Birds: Barn Swallow
One of the most beautiful fliers in my memory bank is the Barn Swallow. Its colors and its grace are remarkable. I could watch them for hours. One of the images I have in my mind is a set of swallows flying below us, while we are on a bridge overlooking a stream in Rehoboth, Delaware. I imagine the the body of the swallow as it flashes those translucent tail feathers, ever-so-slightly altering direction and catching a bug in mid-flight.
Other images are of the swallows from underneath, while they show the rust color throats and their buff/white bellies, while cruising over the golf course in Gearhart, Oregon.
The prettiest image is also one of the dirtiest, as the nests of the barn swallows are mud daubs with droppings and mud drips all over the area below the nests. These are particularly dirty in barns, where farmers try to remove them, which may be one of the reasons that the species is on the decline.
One of the most easily identifiable, because of its white tail-patch on an otherwise green and violet backed bird.
Where the bank is the bed and nest for these beautiful fliers. Their nests are usually dug directly into the mud banks and not patched together with mud droplets.
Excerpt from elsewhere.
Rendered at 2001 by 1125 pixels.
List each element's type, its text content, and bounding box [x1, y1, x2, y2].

They are more drab than their cousin swallows, which makes them less flashy but more abundant, particularly along the streams in Colorado, where we have spotted them more frequently.
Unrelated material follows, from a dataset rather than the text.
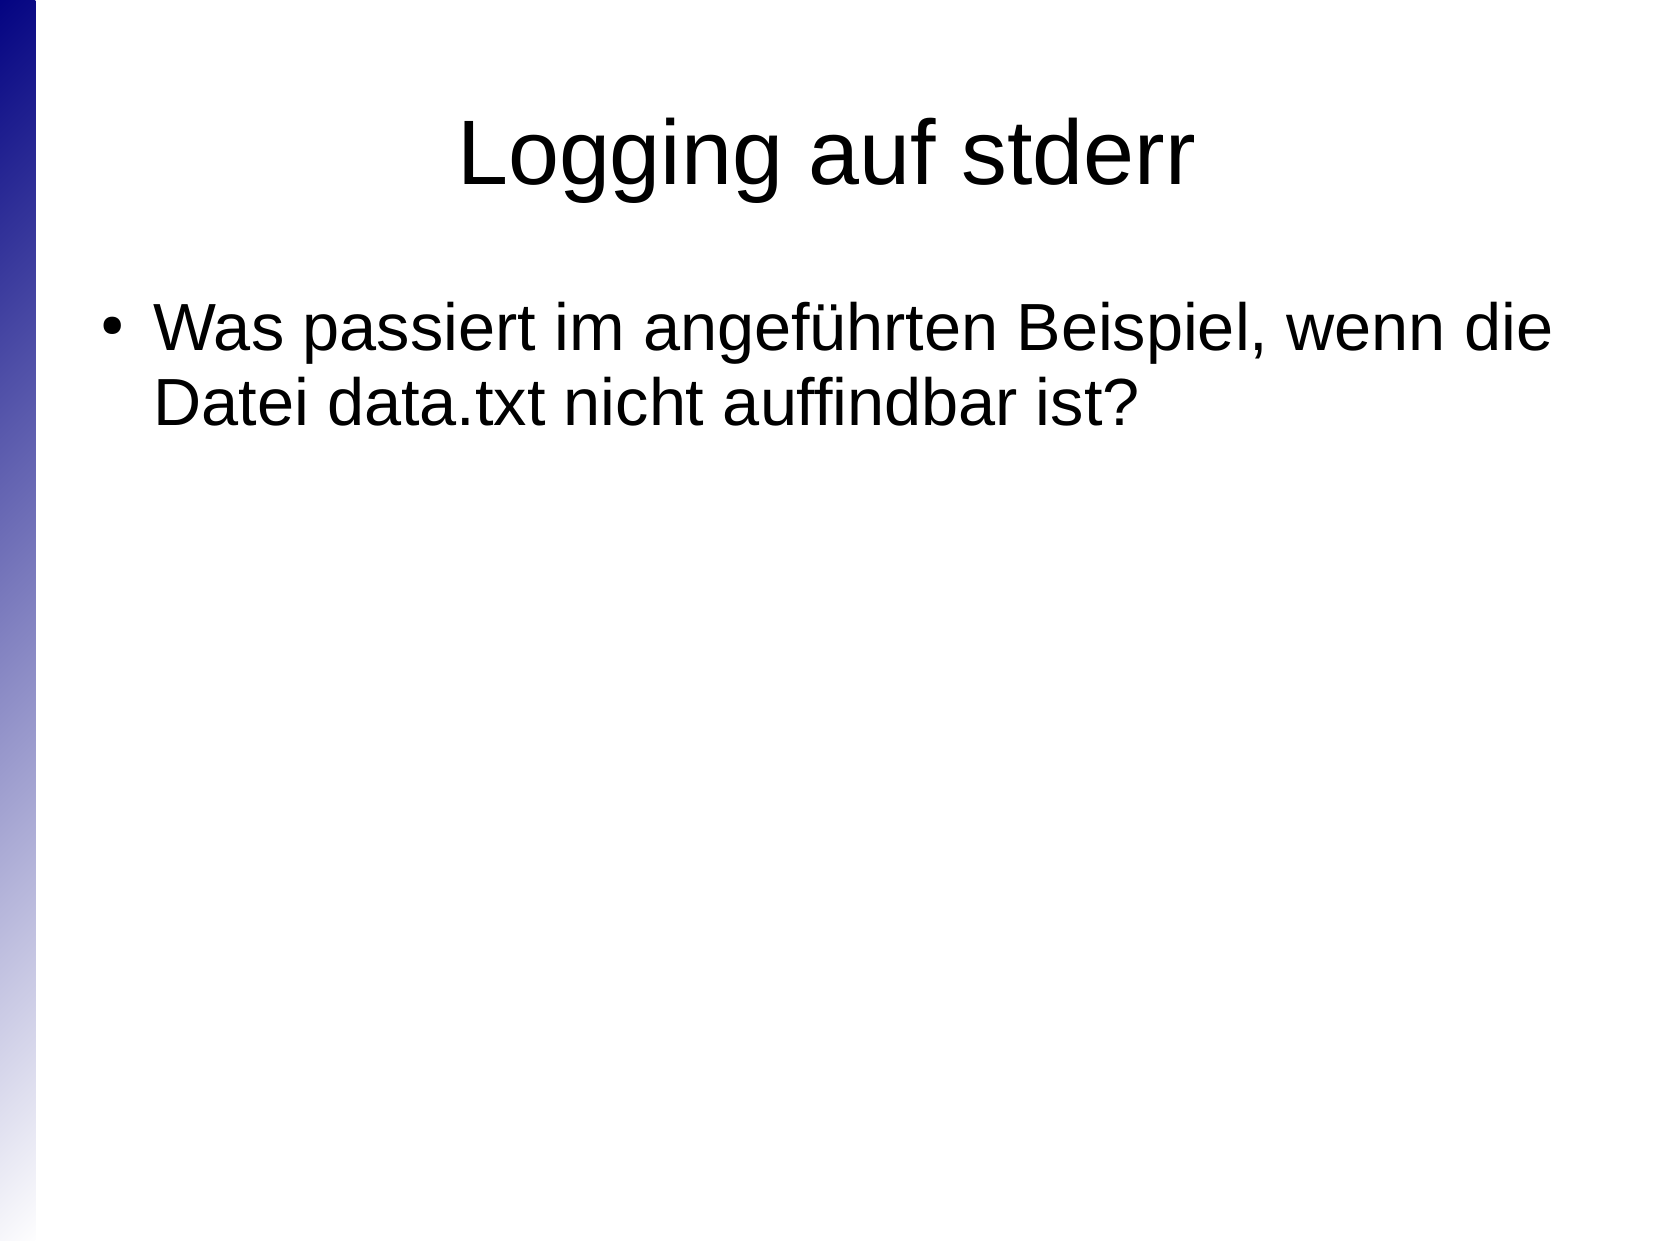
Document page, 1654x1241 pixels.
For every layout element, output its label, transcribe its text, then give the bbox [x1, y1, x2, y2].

title Logging auf stderr [82, 49, 1571, 257]
list Was passiert im angeführten Beispiel, wenn die Datei data.txt nicht auffindbar ist? [82, 290, 1571, 1109]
On swallow that seems a combination of the others in the species is the Cliff Swallow. It has the buff back of the barn swallows belly and the red of its throat, but it does not have the same tail and has what looks like a ring around its neck, which seem to be the most obvious markers. They build their nests under bridges and on cliffs with the mud technique of other swallows.
Not to be confused with swallows are some spectacular birds that are often mis-identified with swallows. Purple Martins, for example, are larger than swallows, but their flight patterns and diets are very similar.
Swifts, on the other hand, have stubby bodies and seem to use their tails far less than either swifts or swallows. One ornithologist explained swifts as “cigars with wings,” which seems pretty apt. They do have forked tails, but it is harder to see the fork, particularly on the Chimney Swift and the Vaux Swift, which are common in Portland, Oregon.